We can say that matrix factorization of a matrix $R$, in general, is finding two matrices $P$ and $Q$ such that $R \approx P.Q^{T}$ with some constraints on $P$ and $Q$. Looking at some matrix factorization algorithms on the internet like Scikit-Learn's Non-Negative Matrix Factorization I come to wonder how this works for recommendation systems. Generally with recommendation systems we have a user-item ratings matrix, let's denote it $R$, which is really sparse so when we look at datasets we find missing values, $NaN$. When I look at examples of using matrix factorization for recommender systems I find that the missing values are replaces with $0$. My question is, how do we get actual predictions on the items non rated by users when the dot product $P.Q^{T}$ is supposed to converge to $R$?

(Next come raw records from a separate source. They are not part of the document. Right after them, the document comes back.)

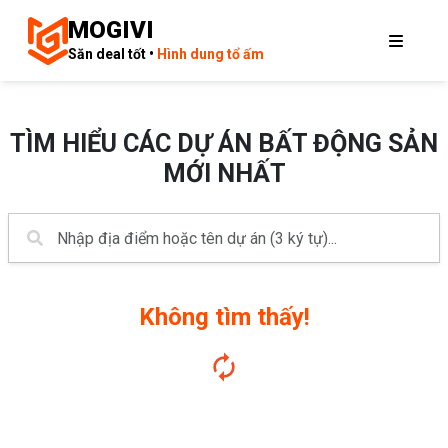
MOGIVI
Săn deal tốt •
Hình dung tổ ấm
TÌM HIỂU CÁC DỰ ÁN BẤT ĐỘNG SẢN
MỚI NHẤT
Không tìm thấy!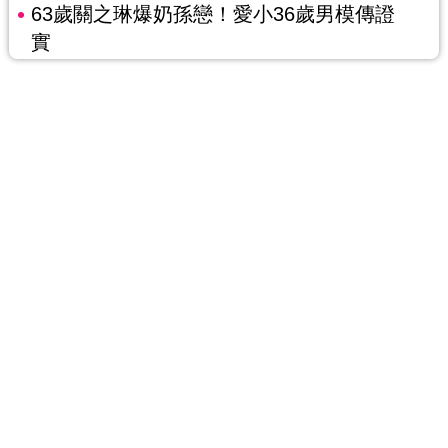
63歲關之琳爆奶孫戀！愛小36歲男模傳證
實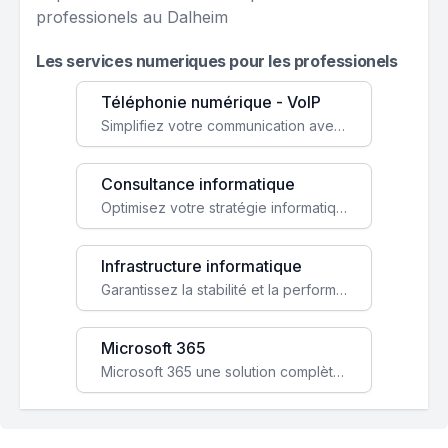
professionels au Dalheim
Les services numeriques pour les professionels
Téléphonie numérique - VoIP
Simplifiez votre communication avec une solution VoIP flexible, économique et adaptée à vos besoins professionnels.
Consultance informatique
Optimisez votre stratégie informatique avec l'expertise de nos consultants pour améliorer votre efficacité et sécurité.
Infrastructure informatique
Garantissez la stabilité et la performance de votre entreprise avec une infrastructure IT sécurisée et évolutive.
Microsoft 365
Microsoft 365 une solution complète qui booste votre productivité, renforce la sécurité de vos données et facilite la collaboration.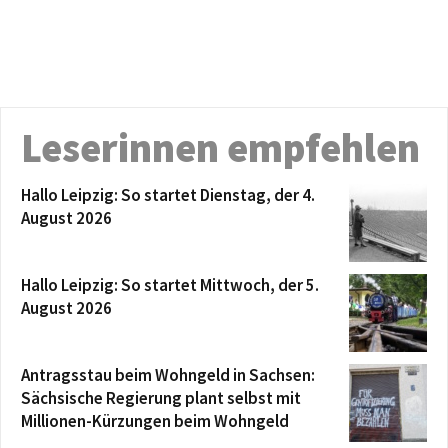
Leserinnen empfehlen
Hallo Leipzig: So startet Dienstag, der 4.
August 2026
Hallo Leipzig: So startet Mittwoch, der 5.
August 2026
Antragsstau beim Wohngeld in Sachsen:
Sächsische Regierung plant selbst mit
Millionen-Kürzungen beim Wohngeld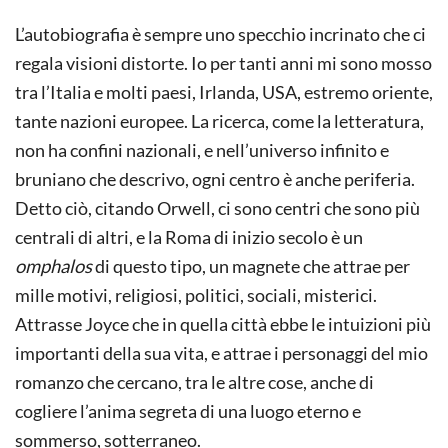
L’autobiografia è sempre uno specchio incrinato che ci
regala visioni distorte. Io per tanti anni mi sono mosso
tra l’Italia e molti paesi, Irlanda, USA, estremo oriente,
tante nazioni europee. La ricerca, come la letteratura,
non ha confini nazionali, e nell’universo infinito e
bruniano che descrivo, ogni centro è anche periferia.
Detto ciò, citando Orwell, ci sono centri che sono più
centrali di altri, e la Roma di inizio secolo è un
omphalos
di questo tipo, un magnete che attrae per
mille motivi, religiosi, politici, sociali, misterici.
Attrasse Joyce che in quella città ebbe le intuizioni più
importanti della sua vita, e attrae i personaggi del mio
romanzo che cercano, tra le altre cose, anche di
cogliere l’anima segreta di una luogo eterno e
sommerso, sotterraneo.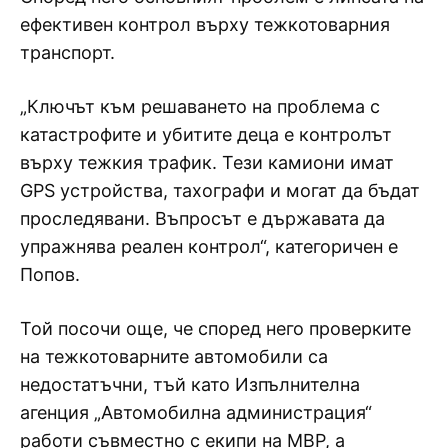
ефективен контрол върху тежкотоварния
транспорт.
„Ключът към решаването на проблема с
катастрофите и убитите деца е контролът
върху тежкия трафик. Тези камиони имат
GPS устройства, тахографи и могат да бъдат
проследявани. Въпросът е държавата да
упражнява реален контрол“, категоричен е
Попов.
Той посочи още, че според него проверките
на тежкотоварните автомобили са
недостатъчни, тъй като Изпълнителна
агенция „Автомобилна администрация“
работи съвместно с екипи на МВР, а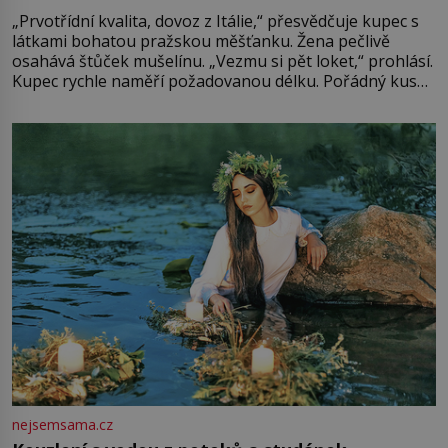
„Prvotřídní kvalita, dovoz z Itálie,“ přesvědčuje kupec s
látkami bohatou pražskou měšťanku. Žena pečlivě
osahává štůček mušelínu. „Vezmu si pět loket,“ prohlásí.
Kupec rychle naměří požadovanou délku. Pořádný kus
mu přitom zůstane za prsty… „Na šaty ho bude málo,
milostpaní. Stačí jenom na sukni,“ zhodnotí švadlena
množství růžového mušelínu. „Ošidili vás, podívejte.“
Vezme do ruky dřevěnou
nejsemsama.cz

I have tried with this simple matrix that I found here
R = [
[5,3,0,1],
[4,0,0,1],
[1,1,0,5],
[1,0,0,4],
[0,1,5,4],
]
R = np.array(R)
The algorithm I used is Scikit-Learn's and no matter how I change the parameters, I can't seem to find a matrix that has actual values in place of $0$s. It always finds a really good approximation of $R$. Maybe all the hyperparameter tuning I'm doing is leading to overfitting, and let's suppose there is a set of combination of parameters for which we don't have $0$s and still we minimize $||R-P.Q^{T}||$ with regard to some norm to a decent level, how can we be sure that the predictions are accurate? I mean, there must be many different combinations of parameters that ensure both prediction different values for the $0$s and minimizing $||R-P.Q^{T}||$ to a decent level.
Thank you!